Do you have breastfeeding aversion? Here’s how to cope with the guilt

With the spotlight on World Breastfeeding Week, your social media feed might be crammed with images of calm, serene moms proudly breastfeeding their little ones. The truth is, breastfeeding isn’t a great experience for everyone. Read on to find out what breastfeeding aversion is. By Tammy Jacks

According to a recent study published in the Iranian Journal of Nursing and Midwifery Research, breastfeeding aversion is a phenomenon that occurs in some women − especially those who are pregnant while breastfeeding their older child, or who breastfeed in tandem (a newborn and older child at the same time).

It’s characterised by feelings of anger, resentment or rage while breastfeeding, with some moms admitting that they don’t like the feeling of their little one’s latching − even if there are no problems with breastfeeding or milk supply.

“These feelings can vary in form, severity and duration,” says study author, Zainab Yate, who also discovered that some moms experience skin-crawling sensations and an instant urge to stop breastfeeding the minute it starts.

Some common symptoms of breastfeeding aversion include:

  • Agitation
  • Anger
  • Resentment
  • Rage
  • Self-disgust
  • Embarrassment
  • Sadness
  • Guilt (about not enjoying the process)

Negative thoughts can also be triggered by breastfeeding, with some moms feeling trapped, wanting to run away or desperate to stop feeding immediately. These thoughts and emotions usually subside as soon as the feeding session ends, but they arise once again with the next feed, and sometimes it’s worse than other times.

ALSO SEE: Birth interventions and the impact on breastfeeding

How to cope

Although the reason women experience breastfeeding aversion isn’t clearly known, there are still some things you can do to minimise those intense feelings of anger or irritability while breastfeeding.

Drop the guilt

According to Zainab’s findings, many mothers who experience breastfeeding aversion continue to breastfeed, but have feelings of guilt and shame while also experiencing confusion around those feelings.

If you or a loved one are experiencing breastfeeding aversion, the first thing to do is acknowledge your feelings and stop feeling guilty. “Although breast milk is the ideal, balanced meal for your growing baby, the truth is, not everyone enjoys the process of breastfeeding,” explains registered midwife and clinic nurse, Cavim Knight. “These days, formulas are so advanced that they also provide a great balance of nutrients, vitamins and minerals for babies. I always say to the moms who don’t enjoy breastfeeding that the most important thing is that their child is healthy, well-fed and continues to grow and reach all their developmental milestones,” says Cavim. She believes that everyone’s experience with breastfeeding is different and moms shouldn’t feel uncomfortable or inferior if they have breastfeeding aversion.

“Being a mom is challenging enough. You’re dealing with a lack of sleep and drastic changes to your lifestyle and close relationships, so the last thing you need is additional pressure to breastfeed if you’re feeling intense anger or frustration with the process,” adds Cavim. The trick is to trust your instincts as a mom, avoid comparing yourself to others and do what’s best for you and your family.

ALSO SEE: How to overcome your fear of breastfeeding in public

Have your hormones checked

It’s a well-known fact that pregnancy and birth can throw a mother’s hormones out of whack and a hormonal imbalance could be a major contributing factor to breastfeeding aversion − especially if the mom has high levels of the stress hormone, cortisol. An imbalance of other hormones can also contribute to anxiety and depression, which can worsen breastfeeding aversion so it’s important to have yours checked as soon as you can after birth.

Take care of yourself

This includes getting as much rest as you can (sleep deprivation causes many moms to feel increasingly tired and irritable), eating a healthy, nourishing diet and drinking plenty of fluids.

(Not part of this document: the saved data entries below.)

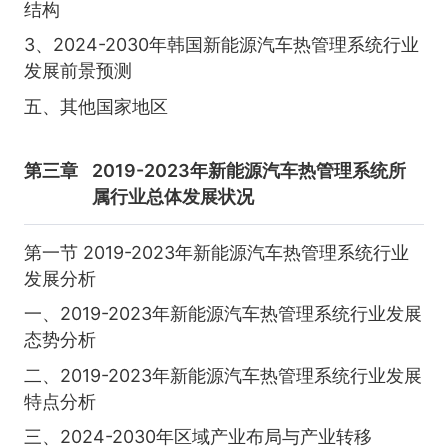
结构
3、2024-2030年韩国新能源汽车热管理系统行业
发展前景预测
五、其他国家地区
第三章
2019-2023年新能源汽车热管理系统所
属行业总体发展状况
第一节 2019-2023年新能源汽车热管理系统行业
发展分析
一、2019-2023年新能源汽车热管理系统行业发展
态势分析
二、2019-2023年新能源汽车热管理系统行业发展
特点分析
三、2024-2030年区域产业布局与产业转移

Avoid sugar as it can trigger insulin spikes, which also throws your hormones (and mood) out.

If you’re still feeding on demand and breastfeeding your older child, you might be up multiple times a night and this could cause you to feel emotionally drained and exhausted. Speak to your healthcare provider for tips on how to maintain breastfeeding while getting the support you need. This could mean expressing milk for your partner to take over some feeds if need be.

ALSO SEE: Your ultimate breastfeeding meal plan

Get support

Whether you speak to friends and family, or turn to a lactation consultant, it’s important to share your feelings without shame and see if you can come to a solution, says Cavim. “Professionals like midwives, clinic nurses and lactation consultants are there to support you in your parenting journey, without passing any harsh judgements,” she adds. Therefore, it’s necessary to talk about your feelings around breastfeeding and see how you can work around it.